I have always been someone who needed closure. I never liked to let things sit in limbo without knowing where I stood with anyone. Certainly, my desire for closure can be annoying. Poking at a fresh wound is ill-advised, and yet I do it. I just need to know. To me, it’s better to know definitively that someone doesn’t like you – whether platonically, romantically, or even professionally – it feels better to know. But that, knowing that someone detests you, is closure, albeit strange and sad.
Isn’t it wonderful to know? Why labor under delusions and keep a relationship going that you’re not sure is reciprocal? Something seems wrong? Perhaps it is. I know, that’s one of the worst things you can say to an anxious person like myself. Your worries are valid isn’t necessarily comforting. But, when it comes to relationships, it’s always better to know. Spending time with the upkeep of a relationship with someone whom you’re a bit unsure about can be a tremendous waste of time and energy. Closure can bring such clarity. But, I’m here to tell you that all closure, no matter how painful, is good.
Getting closure about something can lift a weight from your shoulders. Learning why someone did what they did or why things went the way they did is enlightening. However, seeking closure doesn’t always end in mutual agreement. It isn’t always a clean sit-down, understanding, a firm handshake, and a knowing glance. Sometimes, it ends poorly – but that in and of itself is beautiful. There is such beauty in things not going how you planned, even things that go badly. If you go seeking closure, you’ll get it, but it might not be the immediate comfort you expect.
I want to talk about what I call dark closure. Dark closure, simply put, is closure that manifests itself as a negative – at first. Basically, you either sought closure and learned that the other person or people don’t like you, or, you had an unexpected exchange that ended poorly enough to give definitive proof of a person’s character. There are people who you tolerate for years, knowing all the while that there are irreconcilable differences that, were they to come to light, would end the relationship. So, you keep them quiet, ignoring your instincts for years. But eventually, the curtain comes up and the scenery is nowhere to be found. You’re faced with the naked person, no pretenses, no crutches, just the person at their core – and at that core, there’s darkness.
Dark closure is just that: you’ve directly confirmed your suspicions about a person, and now you have the closure of knowing you don’t have to speak with that person again. Unfortunately, you were right, and now it’s over. But that’s wonderful, you’ve rid yourself of a sucking darkness you didn’t need.
I myself recently had some dark closure, which is of course what sparked me to write this. Though I’m painfully honest, there are some things I won’t tell you. I’m not trying to use my writing as a weapon against anyone, some things are private and must stay that way. I’ll tell you what I can without specifics. I was confronted, responded eloquently and succinctly, deflected some darkness, and ended with a terse goodbye. In this conversation I learned just how delusional a person can be, how when determined to do so, someone can deliberately misunderstand something to satisfy their narcissism and need for conflict. I learned just how self-centered a person could be, how someone can abandon rationality altogether. The exchange began with some veiled threats tossed at me and ended with a cruel insult meant to be dismissive of my entire person.
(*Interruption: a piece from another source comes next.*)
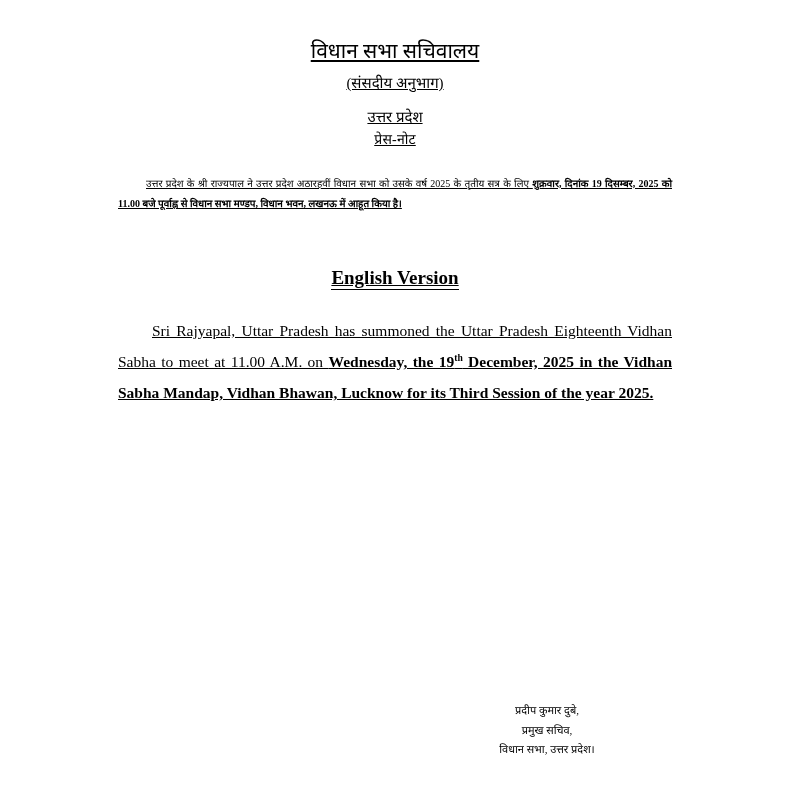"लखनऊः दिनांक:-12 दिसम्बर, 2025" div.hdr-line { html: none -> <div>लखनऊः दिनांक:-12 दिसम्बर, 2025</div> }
I chose not to engage in that way, not to be pulled into that immature and worthless darkness. I saw and see no point. It’s a fruitless endeavor to go on the offensive like that. I’ve never been in a physical fight, they’re perhaps the biggest waste of time. The instinct to fight is not one I have. Nor is the instinct to deliberately hurt someone or misunderstand so I could “win” an argument. I’m not one for outrage, it’s something I don’t have the energy for. And so, I found myself in an exchange with someone I had long considered a friend but always had my reservations, and then I felt it all end. I received that low personal insult, responded with a terse acknowledgment of the hurt inflicted and said goodbye. It was over, and I was glad. I was shaken for a bit after that conversation, but that shakiness soon turned into gratitude. I was thankful that the conversation ended as ugly as it did. I didn’t go there, the other person did, and in so doing proved just how dark they could be.
Don’t be afraid of these conversations, don’t be afraid of dark closure. What eventually happens is you learn exactly the kind of person you’ve been dealing with, and then you have the relief of knowing it’s over, that you don’t need to carry on. In my case, someone exposed their darkness to me without my having to ask. I was blindsided, but then relieved. It was over, that dark chapter was over. It feels good to know what’s in someone’s heart, to see that it’s not all good intentions like they project. We all have darkness, but when someone’s darkness turns outward, it’s fine to be done with it all. It’s fine to learn what someone is and reject it. Dark closure, although sad at first, is actually a great relief. You’ve eliminated something malignant from your world, isn’t that wonderful?